Journal Bites: Arrest caries with SDF

Silver diamine fluoride (SDF) has been shown, in select cases and circumstances, to be beneficial in arresting cavitated carious lesions.

The fluoride inhibits enamel demineralization and promotes remineralization. Arresting and preventing caries in dentin is related to the deposition of silver salts and the antibacterial effect of silver ions.

When SDF is applied, silver salts will form and precipitate on the surface. Tooth surface  permeability will be decreased due to the blocking effect of the insoluble silver apatite, and formation of sclerotic dentin will be stimulated. This increases the hardness and arrests the carious lesion.

The disadvantage of SDF is the black staining that occurs on the lesion being treated. There are also some contraindications which include silver allergy and significant ulcerative gingivitis and stomatitis.

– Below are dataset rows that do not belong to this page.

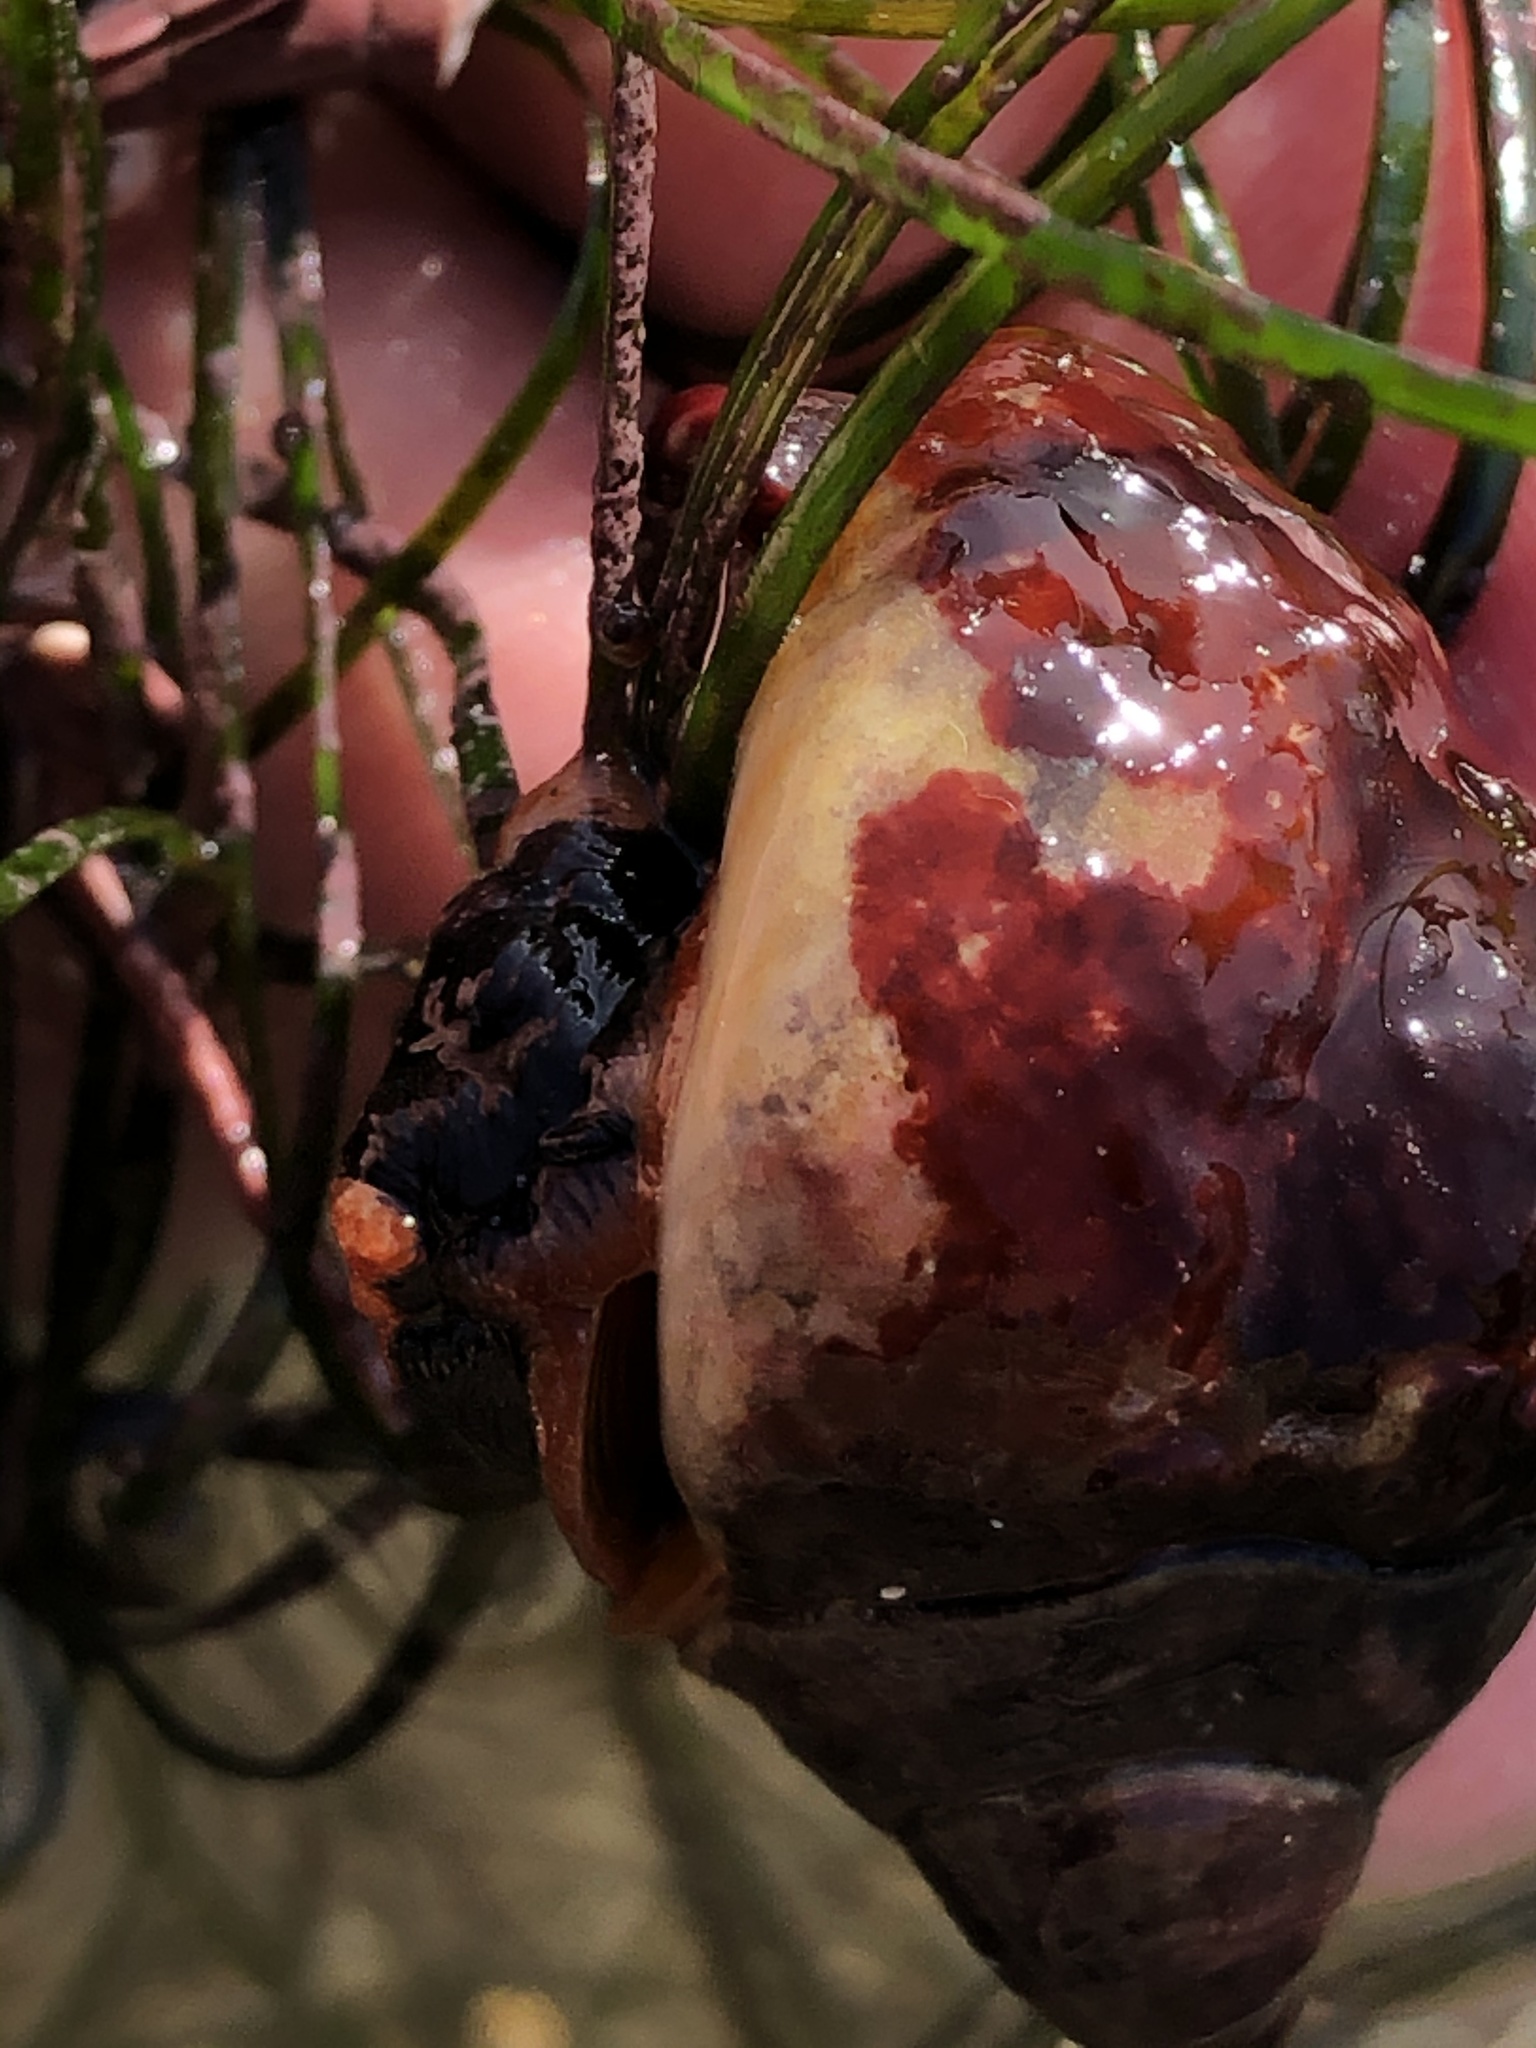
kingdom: Animalia
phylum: Mollusca
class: Gastropoda
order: Trochida
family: Tegulidae
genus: Tegula
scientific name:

A recent randomized controlled trial involved nursing home residents with a total of 188 active carious lesions.1 The test group received a single application of 38% SDF; the control group received no treatment. Clinical evidence after just three weeks revealed:

  • Eighty-one percent of the teeth in the test group demonstrated caries arrest, compared with zero in the control group.
  • Given the dramatic nature of the results, the trial was halted and the control group was treated with SDF.

Community public oral health programs in the United States, Australia and Hong Kong have all shown measurable effectiveness for the biannual application of SDF in school settings.2 The findings include:

  • SDF applications reduced caries treatment costs and time by 33 percent, when compared with glass ionomer, for roughly 25,000 children in schools in New York and New Hampshire.
  • The routine use of SDF in Australia significantly reduced the number of children needing general anesthesia for caries treatment.
  • The Preschool Oral Health Program implemented by the Faculty of Dentistry at the University of Hong Kong enrolled 200,000 children over a 6-month period. The program proved to be so successful in caries management that the university was encouraged to provide SDF treatment to the entire island.

1 Shakir, H. et al. J Public Health Dent 2023 Jul;83(3):292-298 doi: 10.1111/jphd 12578. Epub 2023 Jun 12

2Dental Abstracts  67(5);September–October 2022, 325-326 https://doi.org/10.1016/j.denabs.2022.05.049

 

Clinical Significance: The authors of these papers suggest SDF’s efficacy at arresting caries should prove a valuable treatment option to improve community access to care and caries prevention/reduction on a wide scale.

However, dentists are strongly advised to ensure patients and parents clearly understand, as part of the informed consent discussion, that SDF causes visible black staining when applied to the teeth.